---------- DATA FOR REVIEW ----------
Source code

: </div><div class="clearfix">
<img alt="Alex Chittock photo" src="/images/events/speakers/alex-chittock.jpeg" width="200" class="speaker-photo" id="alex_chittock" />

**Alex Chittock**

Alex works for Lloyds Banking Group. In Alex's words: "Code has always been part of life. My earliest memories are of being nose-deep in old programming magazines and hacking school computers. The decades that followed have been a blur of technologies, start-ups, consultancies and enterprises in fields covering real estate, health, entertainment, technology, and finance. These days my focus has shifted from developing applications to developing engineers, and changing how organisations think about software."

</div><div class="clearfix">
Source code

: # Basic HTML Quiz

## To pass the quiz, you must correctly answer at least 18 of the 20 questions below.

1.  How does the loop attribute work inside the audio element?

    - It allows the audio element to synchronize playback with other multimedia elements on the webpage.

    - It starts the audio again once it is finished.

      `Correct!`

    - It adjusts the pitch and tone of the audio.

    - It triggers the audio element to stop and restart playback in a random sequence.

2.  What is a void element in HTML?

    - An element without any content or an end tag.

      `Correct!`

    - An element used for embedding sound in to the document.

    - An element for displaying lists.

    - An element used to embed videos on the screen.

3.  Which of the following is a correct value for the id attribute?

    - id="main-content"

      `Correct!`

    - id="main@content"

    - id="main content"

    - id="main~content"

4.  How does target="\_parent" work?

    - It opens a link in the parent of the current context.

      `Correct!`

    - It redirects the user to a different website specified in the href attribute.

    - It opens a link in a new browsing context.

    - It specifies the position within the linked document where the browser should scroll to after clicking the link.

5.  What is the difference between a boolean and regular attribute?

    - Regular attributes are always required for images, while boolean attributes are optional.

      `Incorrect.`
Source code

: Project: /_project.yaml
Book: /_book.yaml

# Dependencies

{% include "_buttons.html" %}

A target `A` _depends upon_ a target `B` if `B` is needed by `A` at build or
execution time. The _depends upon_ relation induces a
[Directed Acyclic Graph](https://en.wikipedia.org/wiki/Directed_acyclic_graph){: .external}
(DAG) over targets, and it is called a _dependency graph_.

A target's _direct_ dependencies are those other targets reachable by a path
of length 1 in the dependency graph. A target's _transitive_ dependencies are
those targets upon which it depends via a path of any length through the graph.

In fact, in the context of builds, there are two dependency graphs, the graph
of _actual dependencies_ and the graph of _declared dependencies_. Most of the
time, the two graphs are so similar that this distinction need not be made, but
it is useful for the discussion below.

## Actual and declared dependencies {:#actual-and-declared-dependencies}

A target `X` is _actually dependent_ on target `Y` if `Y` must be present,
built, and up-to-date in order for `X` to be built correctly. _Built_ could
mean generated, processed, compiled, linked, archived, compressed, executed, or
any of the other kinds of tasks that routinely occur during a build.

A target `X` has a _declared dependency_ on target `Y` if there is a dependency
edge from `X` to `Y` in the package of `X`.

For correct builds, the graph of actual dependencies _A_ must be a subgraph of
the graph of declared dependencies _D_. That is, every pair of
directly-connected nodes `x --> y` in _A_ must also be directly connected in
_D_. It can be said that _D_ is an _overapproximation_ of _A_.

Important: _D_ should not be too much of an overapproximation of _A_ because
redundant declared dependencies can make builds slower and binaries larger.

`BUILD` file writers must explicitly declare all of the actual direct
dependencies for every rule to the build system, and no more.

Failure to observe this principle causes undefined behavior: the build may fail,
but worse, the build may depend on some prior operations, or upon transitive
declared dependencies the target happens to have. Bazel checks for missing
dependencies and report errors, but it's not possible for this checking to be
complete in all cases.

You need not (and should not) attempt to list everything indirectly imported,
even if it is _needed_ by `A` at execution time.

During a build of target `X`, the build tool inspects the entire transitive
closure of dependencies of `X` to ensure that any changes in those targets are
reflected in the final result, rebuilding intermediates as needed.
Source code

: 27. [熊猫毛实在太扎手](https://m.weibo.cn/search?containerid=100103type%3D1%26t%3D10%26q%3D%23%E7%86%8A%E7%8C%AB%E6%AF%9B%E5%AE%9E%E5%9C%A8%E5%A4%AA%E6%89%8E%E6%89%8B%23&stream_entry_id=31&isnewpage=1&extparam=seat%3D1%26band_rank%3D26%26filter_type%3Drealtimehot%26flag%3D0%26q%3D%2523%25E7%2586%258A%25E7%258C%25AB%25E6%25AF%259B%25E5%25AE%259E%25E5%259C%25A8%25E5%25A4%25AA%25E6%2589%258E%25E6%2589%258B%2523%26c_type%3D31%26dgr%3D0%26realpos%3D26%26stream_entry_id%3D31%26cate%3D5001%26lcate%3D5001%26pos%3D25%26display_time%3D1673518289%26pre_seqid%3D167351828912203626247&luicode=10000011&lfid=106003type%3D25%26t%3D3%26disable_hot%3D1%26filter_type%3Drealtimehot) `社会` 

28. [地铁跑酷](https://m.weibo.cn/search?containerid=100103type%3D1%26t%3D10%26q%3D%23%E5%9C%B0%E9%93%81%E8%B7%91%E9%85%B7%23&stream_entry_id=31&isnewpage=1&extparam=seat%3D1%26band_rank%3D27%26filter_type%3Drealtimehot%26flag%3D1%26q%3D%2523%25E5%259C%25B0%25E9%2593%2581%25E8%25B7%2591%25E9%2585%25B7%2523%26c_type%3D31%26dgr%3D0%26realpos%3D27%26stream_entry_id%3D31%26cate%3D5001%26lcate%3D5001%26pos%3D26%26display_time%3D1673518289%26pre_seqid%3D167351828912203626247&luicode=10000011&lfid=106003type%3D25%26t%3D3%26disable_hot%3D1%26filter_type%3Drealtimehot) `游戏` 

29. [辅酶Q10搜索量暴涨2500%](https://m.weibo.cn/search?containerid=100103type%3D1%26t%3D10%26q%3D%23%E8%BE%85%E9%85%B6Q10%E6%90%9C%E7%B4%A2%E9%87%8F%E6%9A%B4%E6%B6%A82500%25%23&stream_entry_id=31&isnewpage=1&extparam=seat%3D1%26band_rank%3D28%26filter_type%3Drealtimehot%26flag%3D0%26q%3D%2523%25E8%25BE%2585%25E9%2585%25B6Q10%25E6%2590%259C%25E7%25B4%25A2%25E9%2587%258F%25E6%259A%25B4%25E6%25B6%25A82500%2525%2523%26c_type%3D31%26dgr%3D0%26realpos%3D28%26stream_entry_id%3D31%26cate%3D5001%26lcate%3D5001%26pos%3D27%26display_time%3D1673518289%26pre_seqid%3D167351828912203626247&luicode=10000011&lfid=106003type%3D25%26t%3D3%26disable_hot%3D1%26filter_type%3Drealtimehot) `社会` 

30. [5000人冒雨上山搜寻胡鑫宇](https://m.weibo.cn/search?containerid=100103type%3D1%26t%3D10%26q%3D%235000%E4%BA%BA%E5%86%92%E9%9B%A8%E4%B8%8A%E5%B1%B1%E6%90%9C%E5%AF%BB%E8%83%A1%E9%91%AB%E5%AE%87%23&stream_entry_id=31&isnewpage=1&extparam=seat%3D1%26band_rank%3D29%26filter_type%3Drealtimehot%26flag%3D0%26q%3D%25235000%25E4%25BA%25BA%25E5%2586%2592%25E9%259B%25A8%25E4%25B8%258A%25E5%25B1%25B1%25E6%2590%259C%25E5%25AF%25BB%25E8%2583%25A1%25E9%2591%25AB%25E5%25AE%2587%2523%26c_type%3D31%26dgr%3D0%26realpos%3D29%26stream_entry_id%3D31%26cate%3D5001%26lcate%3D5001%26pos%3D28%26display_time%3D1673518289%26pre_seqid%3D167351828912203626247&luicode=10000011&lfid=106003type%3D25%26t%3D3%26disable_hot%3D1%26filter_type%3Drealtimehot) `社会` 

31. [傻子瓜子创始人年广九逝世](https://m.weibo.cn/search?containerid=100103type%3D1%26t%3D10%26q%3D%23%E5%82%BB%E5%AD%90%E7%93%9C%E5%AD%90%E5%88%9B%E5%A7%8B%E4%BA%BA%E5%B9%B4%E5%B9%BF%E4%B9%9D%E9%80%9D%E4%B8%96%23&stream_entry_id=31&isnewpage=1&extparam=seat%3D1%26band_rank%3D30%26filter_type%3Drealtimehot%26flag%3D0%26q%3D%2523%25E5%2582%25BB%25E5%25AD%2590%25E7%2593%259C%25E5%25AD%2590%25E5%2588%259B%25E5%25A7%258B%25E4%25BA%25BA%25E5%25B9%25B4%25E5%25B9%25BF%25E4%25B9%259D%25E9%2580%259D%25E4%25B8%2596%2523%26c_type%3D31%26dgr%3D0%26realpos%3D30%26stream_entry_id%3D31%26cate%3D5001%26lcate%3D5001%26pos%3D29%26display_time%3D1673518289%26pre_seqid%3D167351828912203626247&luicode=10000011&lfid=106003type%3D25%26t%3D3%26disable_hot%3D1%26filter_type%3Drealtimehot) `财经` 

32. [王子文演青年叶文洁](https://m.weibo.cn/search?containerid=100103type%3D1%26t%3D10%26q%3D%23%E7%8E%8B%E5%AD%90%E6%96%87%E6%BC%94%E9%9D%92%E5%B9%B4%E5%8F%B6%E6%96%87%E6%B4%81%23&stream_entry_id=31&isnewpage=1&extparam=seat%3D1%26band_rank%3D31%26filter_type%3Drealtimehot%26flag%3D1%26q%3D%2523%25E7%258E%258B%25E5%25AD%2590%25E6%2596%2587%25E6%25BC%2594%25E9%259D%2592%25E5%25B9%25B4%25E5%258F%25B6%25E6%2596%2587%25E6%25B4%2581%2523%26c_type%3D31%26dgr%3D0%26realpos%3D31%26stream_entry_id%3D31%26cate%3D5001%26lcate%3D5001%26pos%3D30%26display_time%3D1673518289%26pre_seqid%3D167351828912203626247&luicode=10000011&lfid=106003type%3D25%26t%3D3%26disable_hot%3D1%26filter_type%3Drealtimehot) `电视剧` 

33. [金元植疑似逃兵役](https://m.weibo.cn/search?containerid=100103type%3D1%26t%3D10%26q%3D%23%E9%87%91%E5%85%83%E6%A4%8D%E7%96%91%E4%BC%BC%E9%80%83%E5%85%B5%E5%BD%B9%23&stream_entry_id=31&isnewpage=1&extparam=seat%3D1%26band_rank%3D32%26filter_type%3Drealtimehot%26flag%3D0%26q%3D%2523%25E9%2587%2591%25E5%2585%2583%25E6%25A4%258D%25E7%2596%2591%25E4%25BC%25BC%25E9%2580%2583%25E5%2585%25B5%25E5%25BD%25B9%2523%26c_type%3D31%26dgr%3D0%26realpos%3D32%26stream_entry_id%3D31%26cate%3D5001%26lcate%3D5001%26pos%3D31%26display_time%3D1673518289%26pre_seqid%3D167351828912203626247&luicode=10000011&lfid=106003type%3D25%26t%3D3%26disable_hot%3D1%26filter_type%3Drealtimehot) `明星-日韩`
----------
» EXERCISE
Return only the lines between the one holding "the graph of declared" and the one holding "Important: _D_ should", inclusive, exactly as they appear above.

» ANSWER SPACE
the graph of declared dependencies _D_. That is, every pair of
directly-connected nodes `x --> y` in _A_ must also be directly connected in
_D_. It can be said that _D_ is an _overapproximation_ of _A_.

Important: _D_ should not be too much of an overapproximation of _A_ because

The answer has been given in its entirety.